Access to the catalog will be provided in two ways. First, a graphical user interface will be provided that will allow users to peruse the catalog, perform queries on real or virtual columns, display results, and download data files. The user interface will comply with published Virtual Observatory standards such as SIAP, VOTable, and ADQL. Second, an application programming interface will provide direct access to the catalog and data from users' data analysis scripts. Such scripts will be able to query the catalog, directly download data, and manipulate the data to perform further searches. The first release of the catalog is expected to include a simplified user interface that does not include all of the capabilities described here.

Catalog Construction

Each pointed observation may include data for tens to hundreds of X-ray sources within the field of view. In addition to recording tabular catalog information about each source individually, the design goals mandate that the actual observational data for each source individually be extracted from each pointed observation that includes that source, and be accessible through the catalog.
The bulk of the CSC construction will be performed by a set of CXC Data System processing pipelines that run using the same automated processing (AP) infrastructure that is used to run standard data processing. For performance reasons, the compute-intensive pipeline processing will be done on a multi-node Beowulf cluster running Linux, and the AP infrastructure has recently been modified to support this capability. Most of the catalog processing steps are performed using existing CIAO data analysis software, although several new tools have been or are being developed for certain tasks that cannot be done using the current CIAO tool set. These new tools will be included in future CIAO releases.

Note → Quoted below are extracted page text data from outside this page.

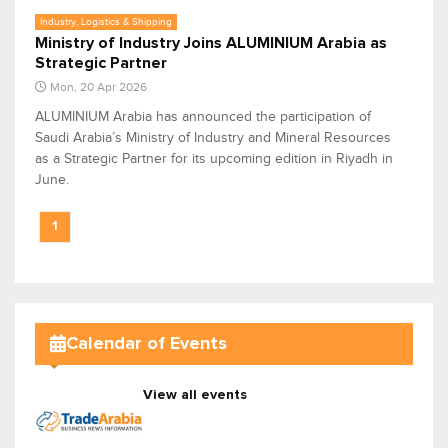
Industry, Logistics & Shipping
Ministry of Industry Joins ALUMINIUM Arabia as
Strategic Partner
Mon, 20 Apr 2026
ALUMINIUM Arabia has announced the participation of
Saudi Arabia’s Ministry of Industry and Mineral Resources
as a Strategic Partner for its upcoming edition in Riyadh in
June.
1
Calendar of Events
View all events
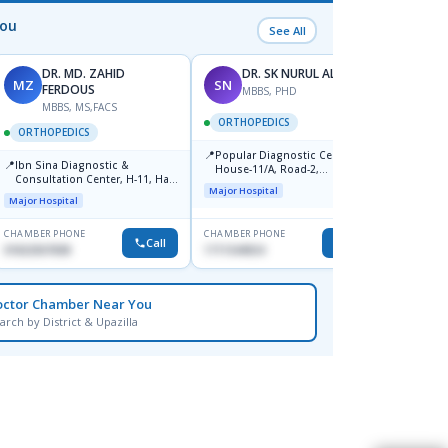
You
See All
DR. MD. ZAHID
DR. SK NURUL ALAM
MZ
SN
SN
FERDOUS
MBBS, PHD
MBBS, MS,FACS
ORTHOPEDICS
ORTH
ORTHOPEDICS
📍
📍
Popular Diagnostic Centre,
Popula
📍
Ibn Sina Diagnostic &
House-11/A, Road-2,
House-
Consultation Center, H-11, Haji
Dhanmondi, Dhaka
Nuruz
Major Hospital
Major H
Road, Avenue, 3, Rupnagar,
Road)
Major Hospital
Mirpur-2
Dhaka
CHAMBER PHONE
CHAMBER PHONE
CHAMBER
Call
Call
01822507838
1711544924
0171154
octor Chamber Near You
arch by District & Upazilla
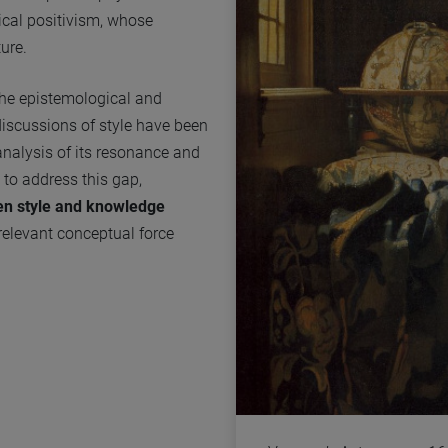
ical positivism, whose
ure.
the epistemological and
y discussions of style have been
analysis of its resonance and
g to address this gap,
een style and knowledge
relevant conceptual force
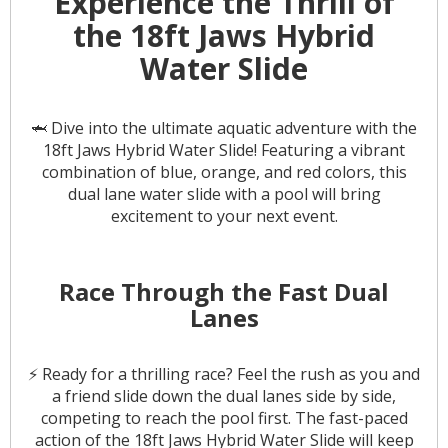
Experience the Thrill of
the 18ft Jaws Hybrid
Water Slide
🦈 Dive into the ultimate aquatic adventure with the
18ft Jaws Hybrid Water Slide! Featuring a vibrant
combination of blue, orange, and red colors, this
dual lane water slide with a pool will bring
excitement to your next event.
Race Through the Fast Dual
Lanes
⚡️ Ready for a thrilling race? Feel the rush as you and
a friend slide down the dual lanes side by side,
competing to reach the pool first. The fast-paced
action of the 18ft Jaws Hybrid Water Slide will keep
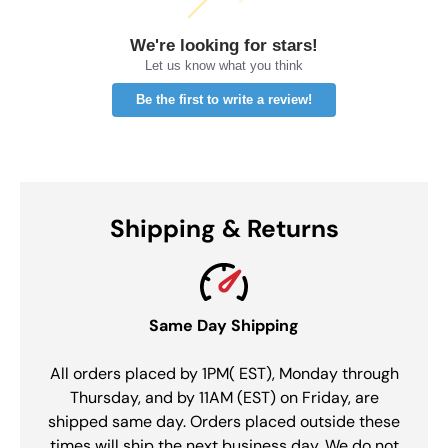
We're looking for stars!
Let us know what you think
Be the first to write a review!
Shipping & Returns
Same Day Shipping
All orders placed by 1PM( EST), Monday through
Thursday, and by 11AM (EST) on Friday, are
shipped same day. Orders placed outside these
times will ship the next business day. We do not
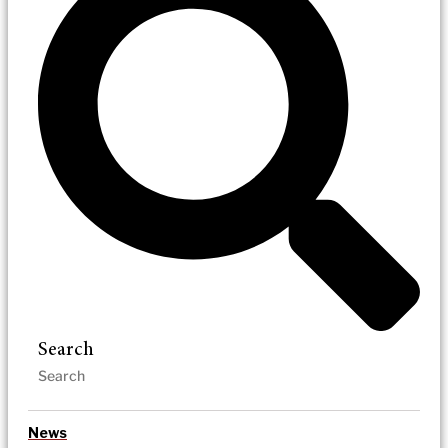
Search
News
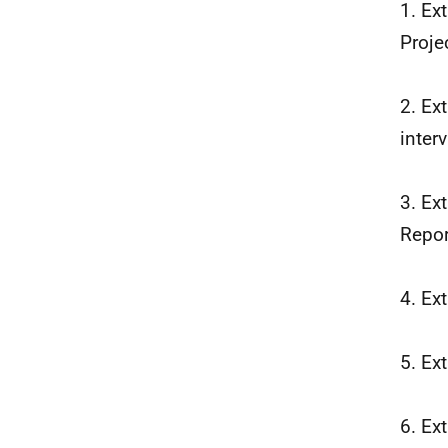
1. Ex
Proje
2. Ex
inter
3. Ex
Repor
4. Ex
5. Ex
6. Ex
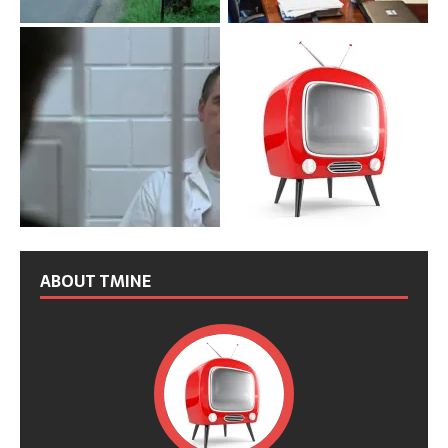
ABOUT TMINE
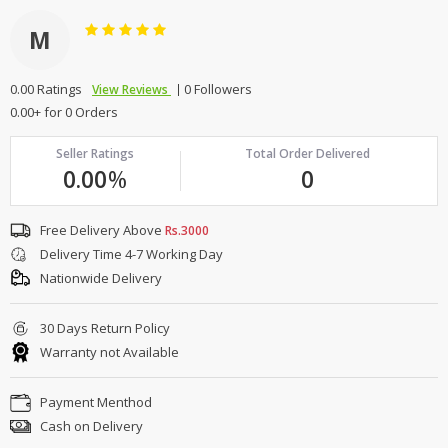
M
0.00 Ratings
0 Followers
View Reviews
0.00+ for 0 Orders
Seller Ratings
Total Order Delivered
0.00
%
0
Free Delivery Above
Rs.3000
Delivery Time 4-7 Working Day
Nationwide Delivery
30 Days Return Policy
Warranty not Available
Payment Menthod
Cash on Delivery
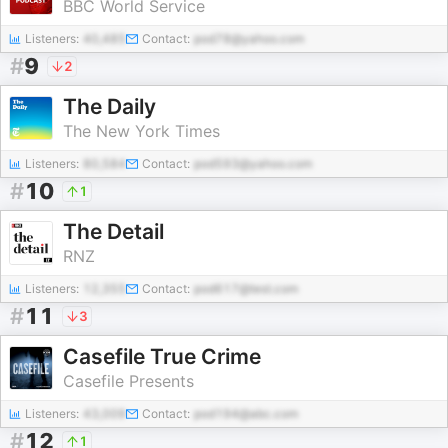
BBC World Service
Listeners:
40,485
Contact:
pod78@yahoo.com
#
9
2
The Daily
The New York Times
Listeners:
80,584
Contact:
pod593@yahoo.com
#
10
1
The Detail
RNZ
Listeners:
12,355
Contact:
pod617@test.com
#
11
3
Casefile True Crime
Casefile Presents
Listeners:
43,009
Contact:
pod194@abc.com
#
12
1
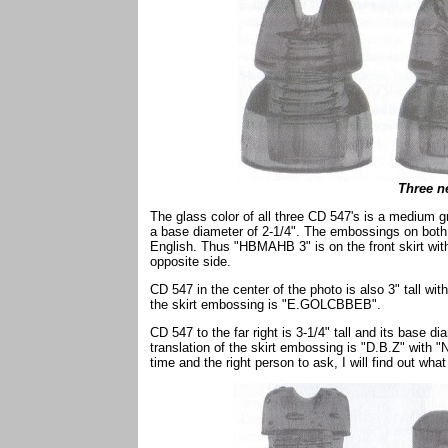
Three n
The glass color of all three CD 547's is a medium gre
a base diameter of 2-1/4". The embossings on both 
English. Thus "HBMAHB 3" is on the front skirt w
opposite side.
CD 547 in the center of the photo is also 3" tall wit
the skirt embossing is "E.GOLCBBEB".
CD 547 to the far right is 3-1/4" tall and its base d
translation of the skirt embossing is "D.B.Z" with "
time and the right person to ask, I will find out what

Catalog construction is conceptually a two part process. First, the observational data for each non-proprietary pointed observation is processed to identify the X-ray sources and extract the per-source data and source properties. Second, the source properties for each source that is detected in more than one pointed observation must be reconciled.

Pointed Observation Pipeline Processing

Processing the data from each pointed observation is performed in two steps. The first step handles the data for the entire field of view, detects sources and extracts data for each source for further processing. The second step processes the data for each detected source and extracts the source properties that will ultimately be merged into the master catalog.
The Detect Sources Pipeline reprocesses each pointed observation using a defined set of calibrations and processing algorithms. Full field exposure maps and background maps are generated, and sources are detected in several energy bands. Source and background regions for each detected source are determined for use in the subsequent Per-Source Pipeline.
The Per-Source Pipeline executes for each detected source. The pipeline extracts the photon events in the rectangle bounding the background region for the source, and construct a "postage stamp" image of the region together with a full resolution exposure map and an image of the point spread function (PSF) at the source position. Various spatial, spectral, and temporal source properties are extracted at this point, both directly from the data, and by performing model fitting (for example, fitting the PSF to the postage stamp image) where appropriate.

Merge Pipeline Processing

The main functionality of the Merge Pipeline is to take the source properties extracted from each pointed observation in which the source is detected and merge them together for inclusion in the catalog. The pipeline first performs a cross-match to determine if the source was detected in any other pointed observations. If no matches are found, then the new source properties are promoted. However, if one or more candidate matching sources are found, then the Merge Pipeline must identify which of those candidates match the current source. There is not a one-to-one relationship primarily because the Chandra PSF varies significantly across the field of view. Once matching sources are identified, the source information is updated by merging the source properties from the contributing pointed observations based on a set of merging rules.

Ian Evans for the Chandra Source Catalog project team